Stoller added that if it was music most of the time it was his decision. Leiber then illustrated his point by giving the writing of this song as an example: "I had a beef with the song, Mike was playing a tune (Leiber sings a different tune to the one we know), and I said, 'That's really corny, it sounds like Benny Goodman or something, let's do something that's really original.' And he said, 'Like what?' (Leiber sings a bluesy version). He said, 'I don't like that, that's like a hundred other blues.' He said, 'Who writes the music?' I said, 'you do'. And he wrote it the way he wanted and I came into it and we had a smash."

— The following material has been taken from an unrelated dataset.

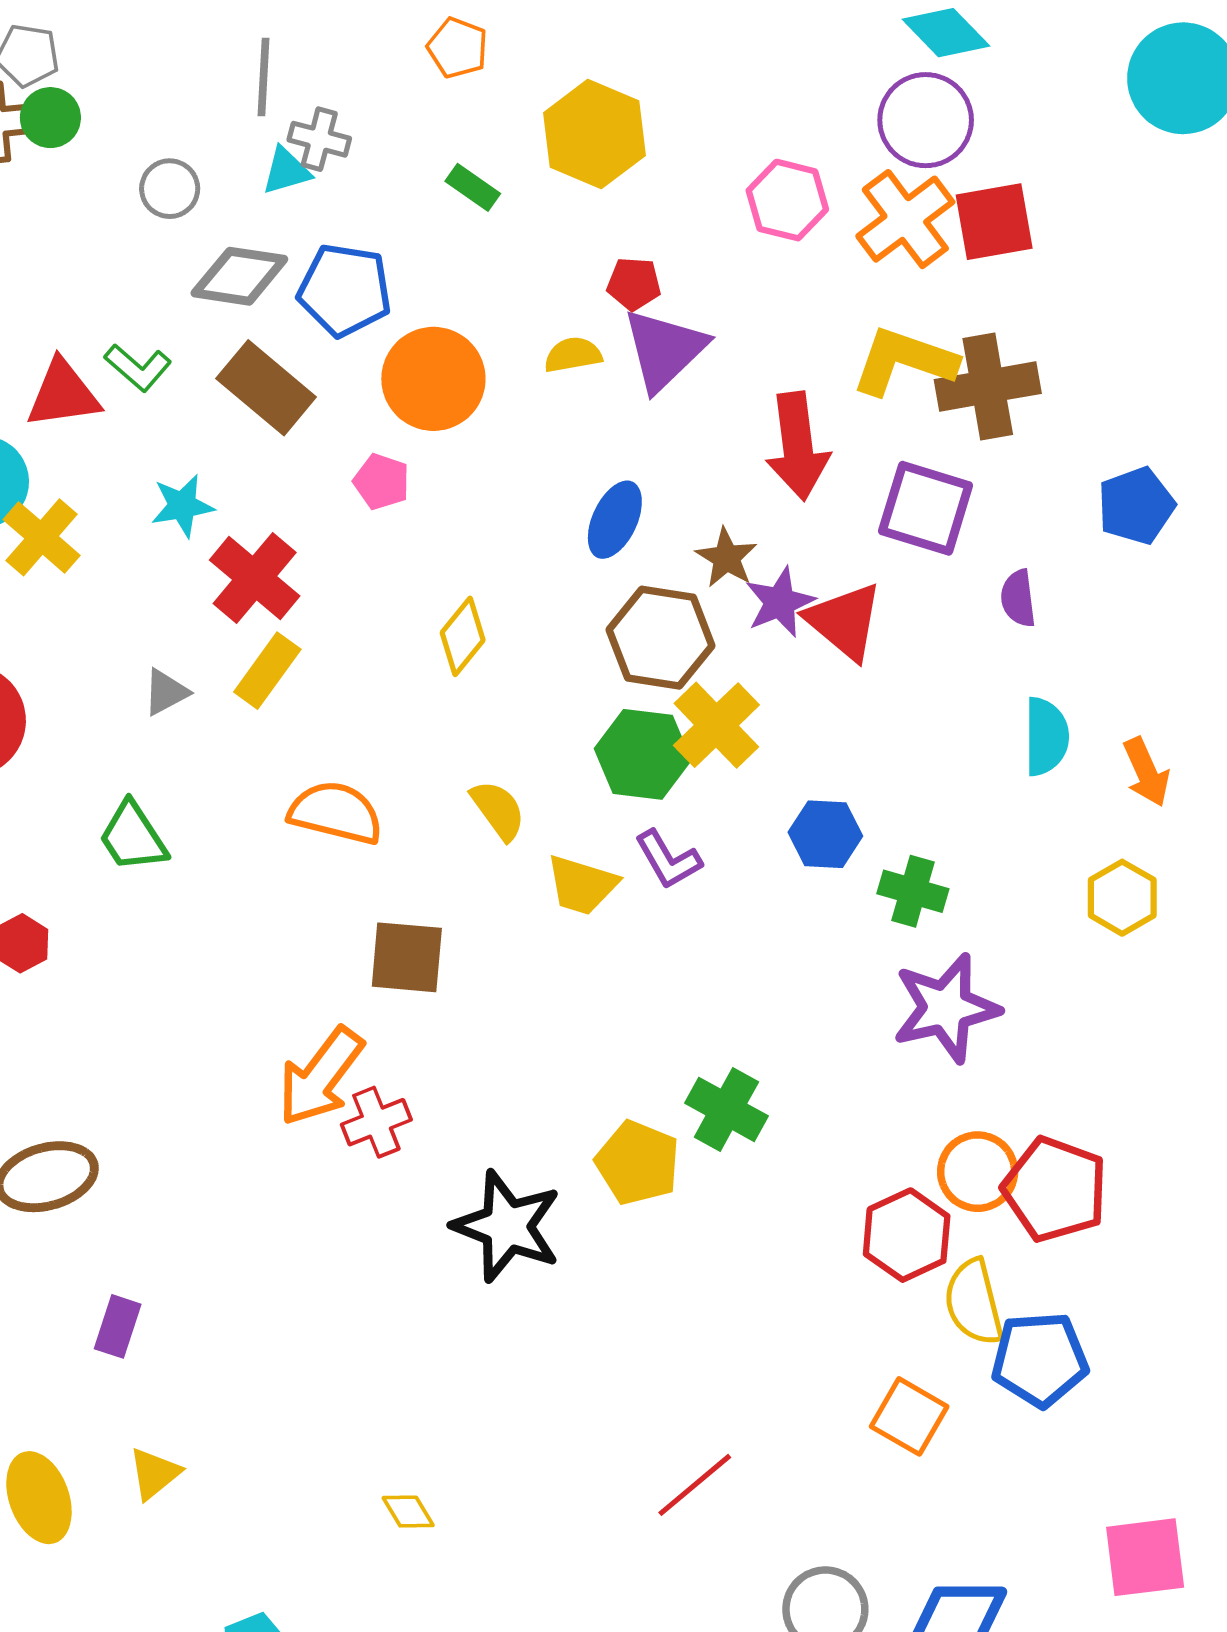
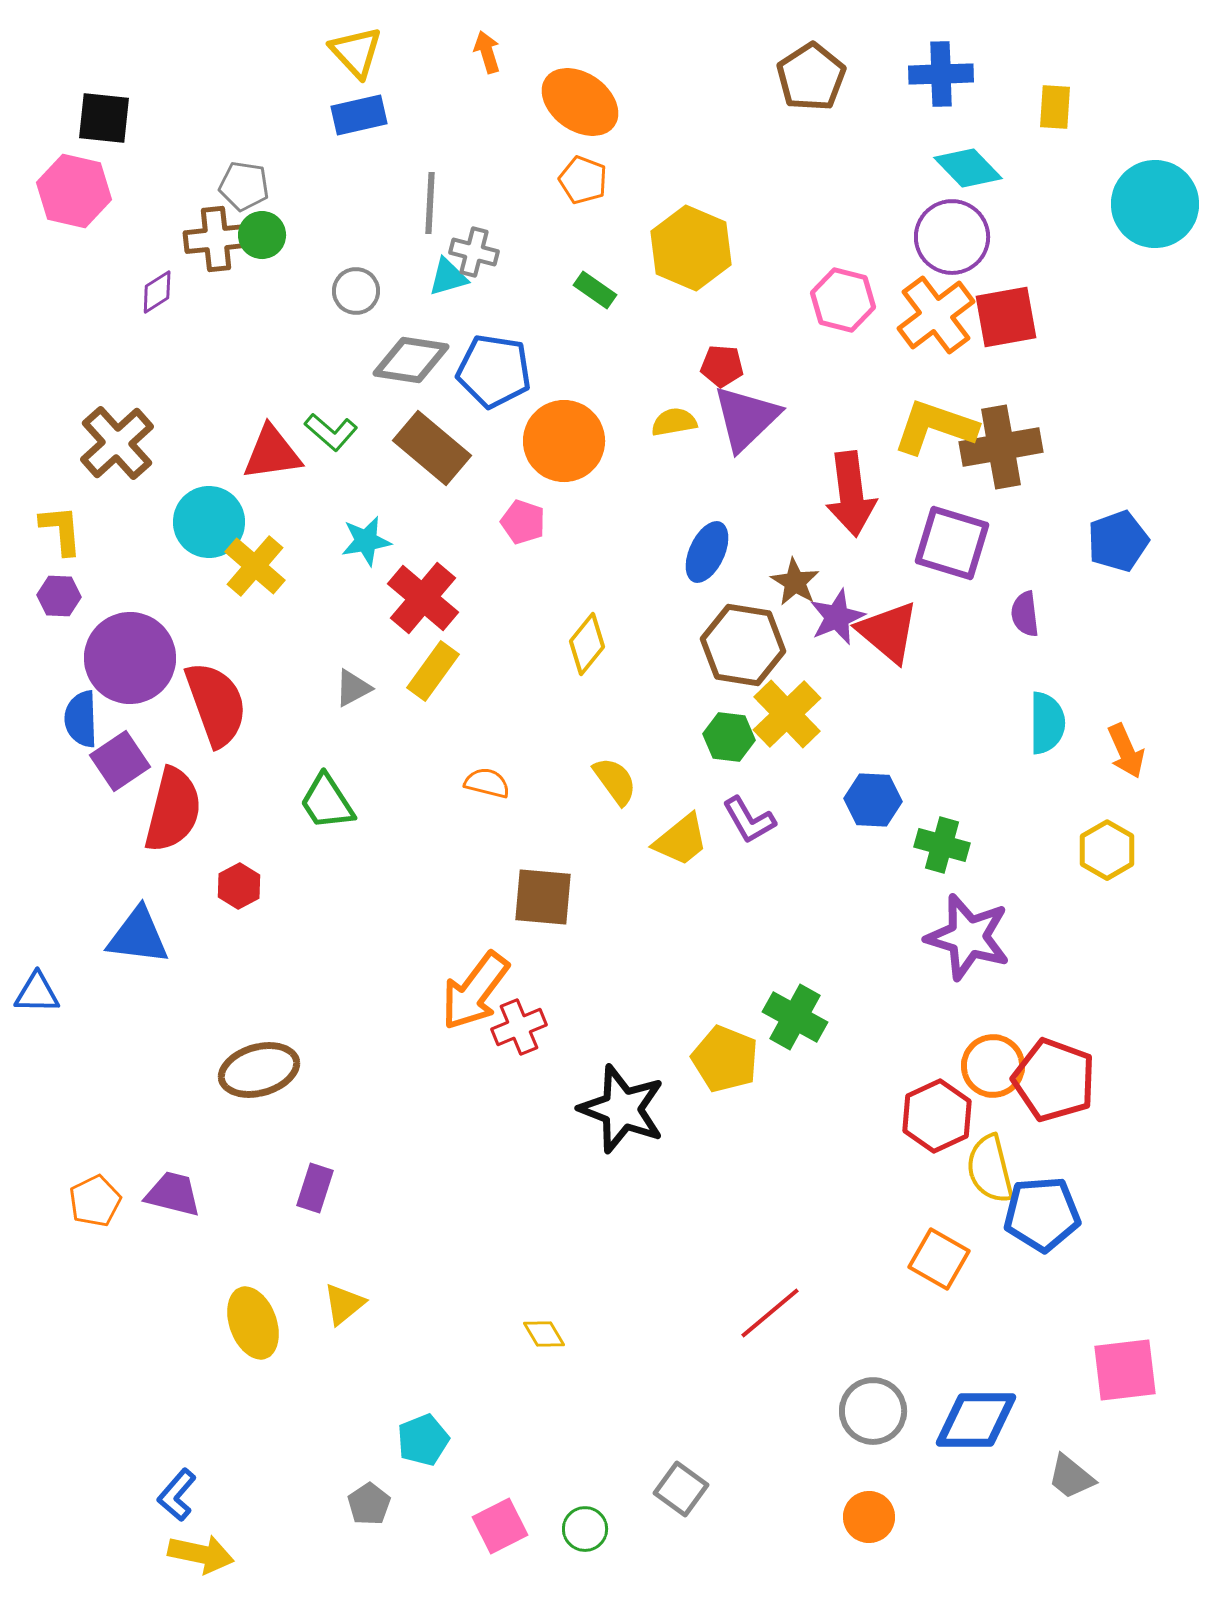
green hexagon: (643, 754) -> (729, 737), size x0.7
orange semicircle: (336, 813) -> (487, 783), size x0.6
yellow trapezoid: (582, 885) -> (681, 840), turned -56
purple star: (946, 1008) -> (968, 937), turned 30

Mike Stoller claims it wasn't until 1986 that the songwriters went to Kansas City for the first time. He explained in an appearance on the UK show Songbook: "I wanted to make it have a melody that sounded like it could have come out of a little band in Kansas City, and so that if it was played as an instrumental, you'd still know what it was instead of just kind of 12-bar blues. And Jerry felt, as I recall, that that wasn't authentic enough."
Leiber replied: "Mike could go to a piano and noodle around and come up with a progression and a tune that was original. I couldn't do that. I wasn't a musician. I didn't play and I couldn't write. But I was singing my kind of a tune, and Mike heard it and didn't particularly like it. It wasn't a repeat blues, per se. It didn't have an original song, notes to it. And he insisted on writing it his way."
Here's a fun fact for you chart geeks: This debuted on the US chart at #100. Six weeks later it had climbed to #1, the first ever song to rise from the Hot 100's bottom position to its summit.
Another chart fun fact: On May 20, 1959, exactly 30 years after this song hit #1, Paula Abdul's "
Forever Your Girl" reached the top spot. That song was written by Jerry Leiber's son,
Oliver Leiber.
Leiber and Stoller were really hoping Elvis would record "Kansas City," but he never did.
"I would have loved for him to have done that,"
Mike Stoller told Songfacts. "I did hear years ago, through the grapevine, that one of the people who was at that time producing him had done a track but he never got to put his voice on it."